Dario Nardella, the left-wing mayor of Florence, announced on Thursday that the city council would provide €400,000 for security guards who will patrol shopping centres, as part of a pilot scheme that will last six months. In response, Schmidt said in a statement: “My compliments to Mayor Nardella: after a fierce diatribe two months ago against the deployment of armed anti-vandal guards at the Uffizi… he has finally come to his senses. Welcome to reality, mayor!”.
Schmidt also complained that the city was protecting shops but not museums. In August, Nardella dismissed Schmidt’s proposal to deploy armed guards under the Vasari Corridor, part of the Uffizi Galleries, after two German vandals defaced the structure’s external columns. At the time, the mayor said the measure would be “inadequate” and that round-the-clock remote surveillance would be more effective. Schmidt said last week that the Uffizi would hire armed guards in the coming days who would patrol the corridor “day and night”.
Italian media has portrayed the stand off as a prelude to a potential electoral campaign as rumours have swirled of Schmidt’s own political ambitions. Senior figures within Meloni’s party have refused to rule out that Schmidt, who was born in Germany but is due to be given Italian citizenship on 28 November, may stand as their mayoral candidate in Florence next year. Schmidt said in an interview with local newspaper Corriere Fiorentino in September that he would “neither confirm nor deny” his interest in the position. During the interview, the director also laid out his vision for Florence— arguing that the city had become “dirtier and less safe” under Nardella’s watch—and attacked the city-run Museo Novecento, suggesting that its curatorial decisions were poor and its director overpaid.
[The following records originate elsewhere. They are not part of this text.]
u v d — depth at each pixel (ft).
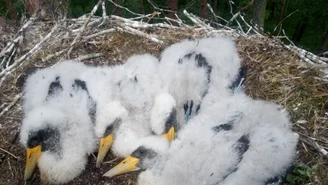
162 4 8.39
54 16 6.19
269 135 4.42
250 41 5.69
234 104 4.64
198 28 5.93
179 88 4.97
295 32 9.87
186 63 5.07
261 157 4.34
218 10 8.68
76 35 5.79
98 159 4.62
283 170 4.45
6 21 6.59
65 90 4.88
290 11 9.48
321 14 9.24
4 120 4.96
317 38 9.68
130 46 5.74
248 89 5.25
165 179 4.33
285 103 5.09
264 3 7.04
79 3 7.78
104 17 5.93
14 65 5.36
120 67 5.21
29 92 4.97
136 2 7.70
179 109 4.91
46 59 5.51
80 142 4.65
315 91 5.17
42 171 4.54
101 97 4.92
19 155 4.72
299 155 4.69
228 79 5.07
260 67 5.44
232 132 4.42
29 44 5.74
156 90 4.99
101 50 5.72
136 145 4.57
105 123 4.69
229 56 5.16
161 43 5.74
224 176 4.24
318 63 5.48
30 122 4.48
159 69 5.15
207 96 4.91
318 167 4.59
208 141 4.36
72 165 4.58
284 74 5.33
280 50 5.59
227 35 5.80
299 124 4.93
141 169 4.46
In response, 67 people, including artists, art historians and art collectors, signed a letter in September urging Schmidt to step down from his role at the museum before “launching an election campaign”. Last week, Nardella sarcastically dubbed Schmidt a “right-wing candidate” in the “Uffizi Galleries election committee”—an apparent reference to the perceived politicisation of the museum.
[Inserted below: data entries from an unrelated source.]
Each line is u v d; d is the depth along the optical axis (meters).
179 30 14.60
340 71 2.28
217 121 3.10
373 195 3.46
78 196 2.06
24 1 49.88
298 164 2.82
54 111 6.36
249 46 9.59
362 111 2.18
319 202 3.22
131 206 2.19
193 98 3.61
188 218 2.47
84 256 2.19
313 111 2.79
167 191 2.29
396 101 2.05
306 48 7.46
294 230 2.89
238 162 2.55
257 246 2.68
However, Schmidt may well be more interested in managing another Italian museum than segueing into politics: while his second tenure at the Uffizi will end this year, he is one of 10 candidates for the top job at the Museo e Real Bosco di Capodimonte in Naples. A culture ministry-appointed selection committee is due to announce the names of the new directors of ten state-run museums, including the Uffizi, Capodimonte and the Pinacoteca di Brera, in the coming days.